In his book The Culture of Narcissism (1979), Christopher Lasch uncannily predicted the perilous state of the contemporary subject. He anticipated a cultural landscape surplus with images of desire rendering the subject beholden to an amalgamation of preexisting material confronting them through the pervasive mediums of photography and the ever-present wallpaper of screen culture.1 In 2024, the Museum of Contemporary Art Australia (MCA) exhibited a fragmented survey of Tacita Dean’s oeuvre. The works selected for this exhibition reveal an artist working in archival materials, and invested in historical citations and references points as a means of presenting something of herself. The exhibition, Tacita Dean, exemplifies Lasch’s articulation of the then-emerging and now-realised contemporary subject — a curated personality; a performing self forged by ‘an impenetrable network of social relations’ whose ‘only reality is the identity [s]he can construct out of materials furnished by … film and fiction, and fragments torn from a vast range of cultural traditions’.2
This survey is the largest exhibition of Dean's work in the Southern Hemisphere. It emphasises her video work alongside monumental chalk drawings, photography and archival object installations. Dean’s fixation on curation is woven throughout the exhibition and is poetically discussed in a recent film, One Hundred and Fifty Years of Painting (2020). The film is a conversation between painters Luchita Hurtado and Julie Mehretu. The women discuss their artistic lives across a vase of orchids and lilies. Hurtado and Mehretu meander on the topic of art history’s networked existence. They discuss the solidification of symbolic and textural intellectual richness. Their discussion exists like a labyrinth, moving between ideas of technique, recollections of artists and movements, and the realisation of their painterly practices. Hurtado and Mehretu are inadvertently discussing the curation of their artistic lives. In a way, the women mirror Dean’s own oeuvre. Much like Dean, Hurtado and Mehretu can only conceive of themselves and their work in relation to existing notions of what it means to be an artist.
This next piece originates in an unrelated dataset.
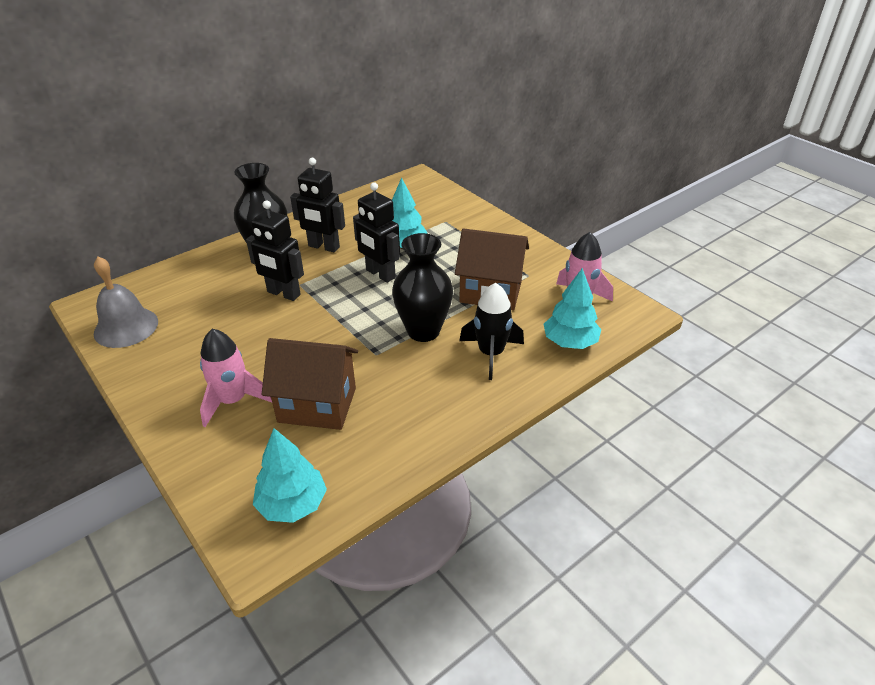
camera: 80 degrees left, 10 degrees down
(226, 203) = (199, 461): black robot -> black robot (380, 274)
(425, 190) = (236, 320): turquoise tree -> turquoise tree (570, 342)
In Dean’s video work, Claes Oldenburg draws Blueberry Pie (2023), the artist Claes Oldenburg very methodically works on drawing as he speaks of his work. In this film, Dean seems to conflate her artistic identity with Oldenburg. Manifesting what Norman Mailer conceives of when he notes, ‘the first art work in an artist is the shaping of his own personality’.3 These two films reveal Dean’s artistic inclination to curate her personality from preexisting materials. Her work, thus, becomes a navigation through the art historical web. A movement that seeks to ensure the artist’s status as a cultural figure.
The most intriguing work featured is Buon Fresco (2014). The film is composed of still frames — a composition that resembles a colour field abstraction. The film captures and abstracts Giotto di Bondone’s painting, The Life of St Francis (1296) in the Upper Basilica of St Francis of Assisi, Italy. Using a macro-lens and a mechanical lift, Dean sought to reproduce Giotto’s painting, emphasising his technique and material process.
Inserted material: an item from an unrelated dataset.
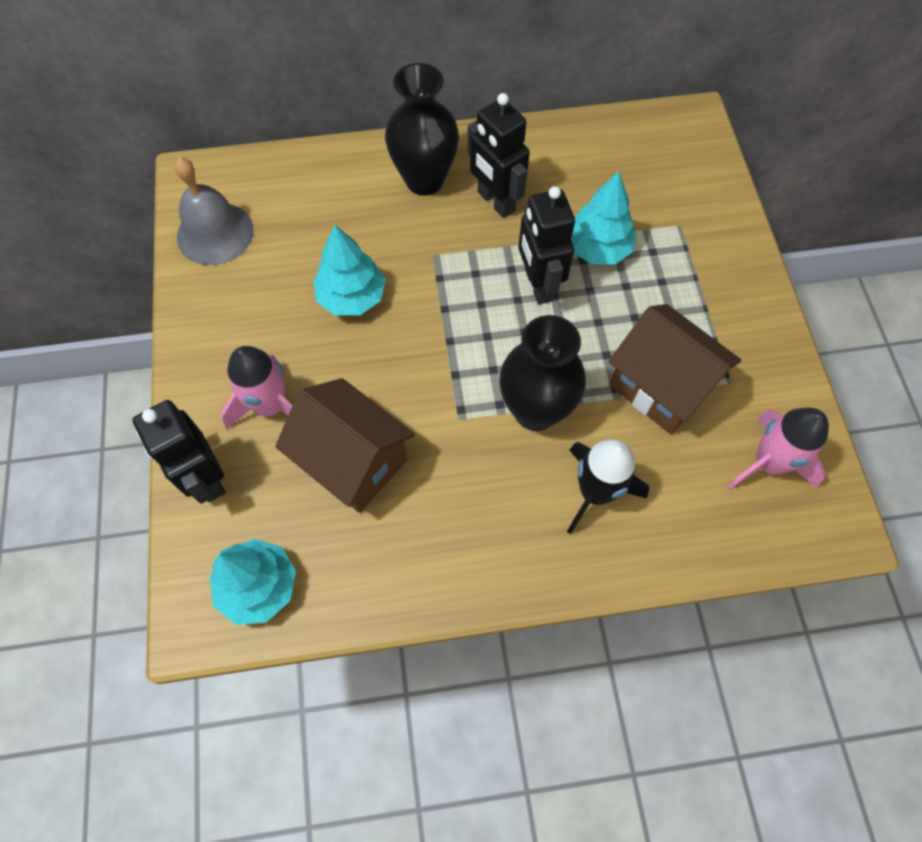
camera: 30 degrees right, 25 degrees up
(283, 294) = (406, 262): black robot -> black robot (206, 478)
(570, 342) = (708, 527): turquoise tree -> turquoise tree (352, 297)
The MCA exhibition guide describes Dean’s artistic sensibility as a ‘sensuous’ approach ‘to the optical effects of colour and light’.4 The film and media professor Ágnes Pethő, in her essay on Dean’s Affective Immediately, emphasises how these sensations are but an augmentation of the structural whole. By emphasising the sensual, Dean abstracts Giotto but remains attached to his artistic persona. With Affective Immediately, Dean entices the audience to practise noticing. She is enticing a sensuous experience of Giotto’s painting. There is an ode to attention and contemplation, an element of the mystical. Yet, the fact that Dean so overtly associates herself with Giotto, through creative suggestion, perhaps partially obscures the attentive qualities of the film. Rather, Dean subverts the mystical, the unknown, and what could have been avant-garde.
The sensuous quality of Dean’s films and the attentive rigour demanded is enticing. Dean emphasises the importance of looking and the banal. The experience of texture, stained grit and pentimenti within the opaque ambience of rolling film is transcendent as a practice. But culture demands more than appreciation. Culture demands the associative narrative. The material quality of Dean’s works is compelling, as her films embody an appreciation for the sake of pleasure. However, as Lasch suggested, the contemporary subject — and artist — no longer exists outside of the socialised web. Dean, as an artist, only exists within her curation of historical and textural references. The contemporary artist exists only as a fragment of the structural whole. Dean does not resist what Lasch proposes, rather, she bolsters her films by placing herself within a web of artistic lineage/s.
- [1] Christopher Lasch, The Culture of Narcissism, New York: Norton, 1979.
- [2] Ibid.,pp. 166-67.
- [3] Norman Mailer, The Presidential Papers, New York: G.P. Putnam's Sons, 1963, p. 284.